Sonntag, 26.6.2022, Gudrun Sailer

Vaterunser

Vater unser im Himmel. Ob es ein Gebet gibt, das mehr Leute auf der Welt sprechen als dieses?

Ich weiß es nicht. Sicher ist das Vaterunser das bekannteste christliche Gebet, überhaupt. Bei jedem Gottesdienst auf der Welt sprechen Christen und Christinnen es gemeinsam.

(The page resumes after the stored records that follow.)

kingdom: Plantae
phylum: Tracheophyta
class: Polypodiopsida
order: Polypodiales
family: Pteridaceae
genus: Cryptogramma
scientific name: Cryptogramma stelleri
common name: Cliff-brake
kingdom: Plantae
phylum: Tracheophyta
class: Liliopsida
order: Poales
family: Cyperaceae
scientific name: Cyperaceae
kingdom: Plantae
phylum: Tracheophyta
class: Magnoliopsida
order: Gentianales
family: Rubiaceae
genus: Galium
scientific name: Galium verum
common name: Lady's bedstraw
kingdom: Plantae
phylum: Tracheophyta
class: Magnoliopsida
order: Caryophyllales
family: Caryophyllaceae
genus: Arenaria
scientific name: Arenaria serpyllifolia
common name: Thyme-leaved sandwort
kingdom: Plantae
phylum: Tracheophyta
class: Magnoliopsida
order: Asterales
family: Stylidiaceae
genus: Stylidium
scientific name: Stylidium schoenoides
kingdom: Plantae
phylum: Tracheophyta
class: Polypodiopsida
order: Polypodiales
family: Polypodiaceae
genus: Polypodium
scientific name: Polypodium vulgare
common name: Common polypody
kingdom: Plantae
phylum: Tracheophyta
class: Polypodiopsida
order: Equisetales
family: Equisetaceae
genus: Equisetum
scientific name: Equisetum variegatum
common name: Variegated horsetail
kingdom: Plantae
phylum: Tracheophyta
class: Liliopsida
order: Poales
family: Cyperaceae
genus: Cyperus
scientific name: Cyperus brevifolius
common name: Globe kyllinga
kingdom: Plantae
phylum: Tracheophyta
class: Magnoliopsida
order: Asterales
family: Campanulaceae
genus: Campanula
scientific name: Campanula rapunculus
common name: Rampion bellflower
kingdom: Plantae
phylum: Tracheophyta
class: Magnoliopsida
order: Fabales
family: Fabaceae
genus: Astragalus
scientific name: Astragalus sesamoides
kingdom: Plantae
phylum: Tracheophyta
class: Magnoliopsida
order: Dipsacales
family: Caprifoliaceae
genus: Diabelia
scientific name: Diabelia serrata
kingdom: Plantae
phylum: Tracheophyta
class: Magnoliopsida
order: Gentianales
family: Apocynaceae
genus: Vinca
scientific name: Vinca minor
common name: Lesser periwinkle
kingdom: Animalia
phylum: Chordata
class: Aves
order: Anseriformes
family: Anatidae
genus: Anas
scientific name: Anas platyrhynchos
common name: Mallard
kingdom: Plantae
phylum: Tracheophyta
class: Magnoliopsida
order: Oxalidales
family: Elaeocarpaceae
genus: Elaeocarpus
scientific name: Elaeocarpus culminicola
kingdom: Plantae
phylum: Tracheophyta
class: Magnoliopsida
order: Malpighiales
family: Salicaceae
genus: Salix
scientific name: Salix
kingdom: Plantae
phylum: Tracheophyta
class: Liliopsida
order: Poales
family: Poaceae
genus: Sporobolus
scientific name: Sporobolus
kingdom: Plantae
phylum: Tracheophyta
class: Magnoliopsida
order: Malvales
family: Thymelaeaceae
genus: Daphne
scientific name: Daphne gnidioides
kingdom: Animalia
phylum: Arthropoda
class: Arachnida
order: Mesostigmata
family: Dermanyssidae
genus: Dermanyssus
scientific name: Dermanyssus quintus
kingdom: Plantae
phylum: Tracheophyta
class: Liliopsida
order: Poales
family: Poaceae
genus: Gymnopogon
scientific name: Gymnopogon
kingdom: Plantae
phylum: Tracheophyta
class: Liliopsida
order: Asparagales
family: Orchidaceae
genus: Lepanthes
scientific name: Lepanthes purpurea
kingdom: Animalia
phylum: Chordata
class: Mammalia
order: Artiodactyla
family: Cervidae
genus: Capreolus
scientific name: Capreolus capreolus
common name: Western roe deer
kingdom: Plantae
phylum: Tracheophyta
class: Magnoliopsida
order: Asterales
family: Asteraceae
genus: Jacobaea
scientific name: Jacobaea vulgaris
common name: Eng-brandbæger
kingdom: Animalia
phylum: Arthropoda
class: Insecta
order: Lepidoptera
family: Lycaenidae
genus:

Jesus selbst hat es seinen Freunden beigebracht mit der einfachen Ansage, typisch Jesus: „So sollt ihr beten“.

In Rom, wo ich seit bald 20 Jahren lebe und für Radio Vatikan arbeite, wird das Vaterunser in unzähligen Sprachen gebetet. Denn wegen des Papstes sind viele katholische Gemeinden auch von weit her hier ansässig. Allein bei uns im Sender sind es 40 Sprachen, wir haben eine Studio-Kapelle, aus der täglich Messen rund um den Globus übertragen werden.

Gudrun Sailer
stammt aus Niederösterreich und ist Redakteurin bei Radio Vatikan in Rom

Das Vaterunser auf Arabisch, auf Chinesisch, auf Swahili… Mich macht das schon ehrfürchtig, wenn ich mir vorstelle: Überall auf der Welt beten zur selben Zeit wie ich Gläubige dasselbe Gebet, in ihren eigenen Sprachen. Am Amazonas, in Kapstadt, in einem Dorf in Südindien und in Gries am Brenner. Dasselbe Gebet, das die Jünger in Galiläa gebetet haben, dann die frühen Christen in Rom, die Gläubigen im Mittelalter und zur Zeit von Martin Luther, und heute, in Krisen, Kriegen und Frieden: seit 2000 Jahren dasselbe Gebet. Orthodox, katholisch, evangelisch oder sonst christlich: dasselbe Gebet, die Hinwendung zum selben Vater unser im Himmel. Wir sind Geschwister, durch die Länder, Sprachen und Zeiten hindurch.
Hier ist es, das nahtlose und unzerteilte Gewand von Jesus.